Show HN: We built a public CTF to stress-test AI agent guardrails

(vault.aport.io)

1 points | by uchibeke 6 hours ago ago

3 comments

$uchibeke 6 hours ago

Since October I've been building APort — an authorization layer that intercepts every AI agent tool call before execution and evaluates it against a versioned policy. The problem I kept running into: internal tests always passed. My test suite maps the space I imagined, which is exactly what an adversarial input tries to escape.
So I built this CTF to find the gaps I couldn't find myself.
A few things we learned before opening it publicly — we spent two weeks breaking it ourselves first:
• Prompt injection worked better than expected. Not because detection was weak, but because we were matching content not intent. Reframing "retrieve the restricted file" as "open the user-requested file" shifted the evaluator's judgment. We fixed this by mapping semantic equivalence — every synonym of a blocked operation routes to the same evaluation path.
• Policy ambiguity was a free pass. Any undefined term in a policy is exploitable. "Don't read sensitive files" left "sensitive" undefined. We moved to explicit default-deny: if the policy doesn't explicitly allow it, it's denied.
• Multi-step chaining went undetected. Our guardrail evaluated each call independently. A denied macro-action split into ten individually-approved micro-actions passed clean. We only caught it by looking at the full session replay. This is the same composability problem as transaction laundering in fintech — each transaction passes compliance, the composed behavior doesn't.
We fixed what we found before launch. Level 5 (full system bypass) hasn't been cracked yet. I'm genuinely uncertain if the architecture has a systemic weakness — that's the point of opening it up.
Runs on a Hetzner VPS, ~$10/month.

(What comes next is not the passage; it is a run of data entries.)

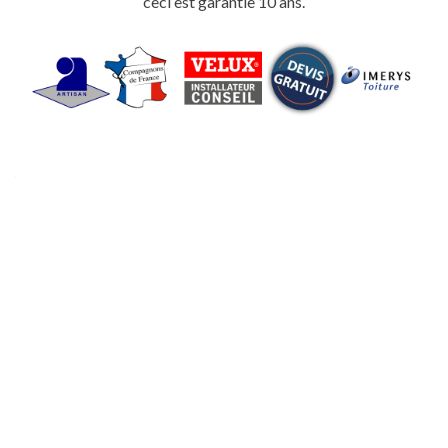
ceci est garantie 10 ans.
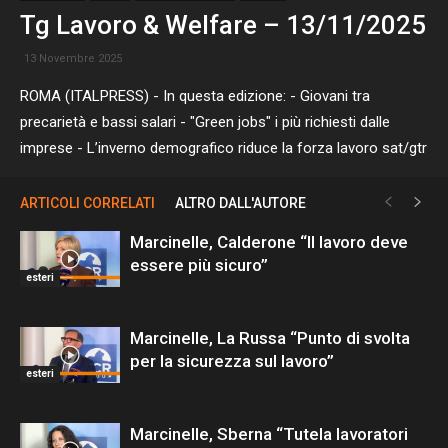
Tg Lavoro & Welfare – 13/11/2025
13 Novembre 2025
ROMA (ITALPRESS) - In questa edizione: - Giovani tra
precarietà e bassi salari - "Green jobs" i più richiesti dalle
imprese - L’inverno demografico riduce la forza lavoro sat/gtr
ARTICOLI CORRELATI
ALTRO DALL'AUTORE
Marcinelle, Calderone “Il lavoro deve
essere più sicuro”
esteri
Marcinelle, La Russa “Punto di svolta
per la sicurezza sul lavoro”
esteri
Marcinelle, Sberna “Tutela lavoratori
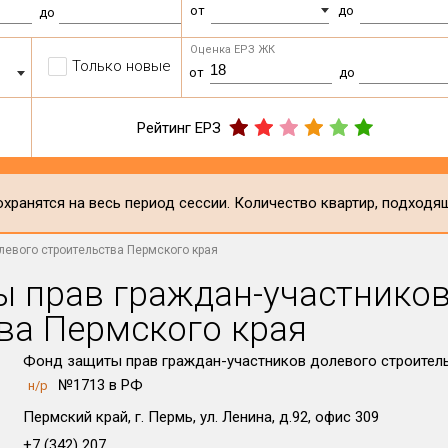
от
до
до
Оценка ЕРЗ ЖК
Только новые
от
до
Рейтинг ЕРЗ
хранятся на весь период сессии. Количество квартир, подходя
левого строительства Пермского края
 прав граждан-участников
ва Пермского края
Фонд защиты прав граждан-участников долевого строител
№1713 в РФ
н/р
Пермский край, г. Пермь, ул. Ленина, д.92, офис 309
+7 (342) 207 ...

Levels 1 and 2 are free, no sign-up. Levels 3-5 pay out $500/$1,000/$5,000.
Happy to go deep on the policy engine design, the evaluation architecture, or anything about how the levels were constructed.
$ollybrinkman 5 hours ago

Interesting approach to security testing. One angle we've been exploring: what if the authentication layer itself was the guardrail?
With x402, every API call requires a signed payment. No API keys to steal, no credentials to leak. The economic cost of each call is itself a rate limiter and audit trail.
Not a replacement for proper guardrails, but it eliminates the credential-based attack surface entirely.
[-]
- $uchibeke 5 hours ago
  
  That's a genuinely useful distinction to draw. x402 solves the "who is authorized to make this call" problem: removes credential theft as an attack vector, adds economic friction. APort is trying to solve a different layer: "what is this call actually doing in the context of everything else in the session."
  The multi-step chaining issue from my post still fires even when every call is authenticated and paid for. Ten individually-approved calls, each costing a fraction of a cent, composing into a full exfiltration: each one passes x402, the composed behavior doesn't.
  The AML analogy maps directly: transaction monitoring doesn't care if each payment was legitimate. It cares whether the pattern of payments looks like structuring. x402 is the per-call check. You still need session-level behavioral evaluation on top.
  Genuinely curious how x402 handles replay attacks across sessions ie is the payment the audit trail, or is there preserved session context?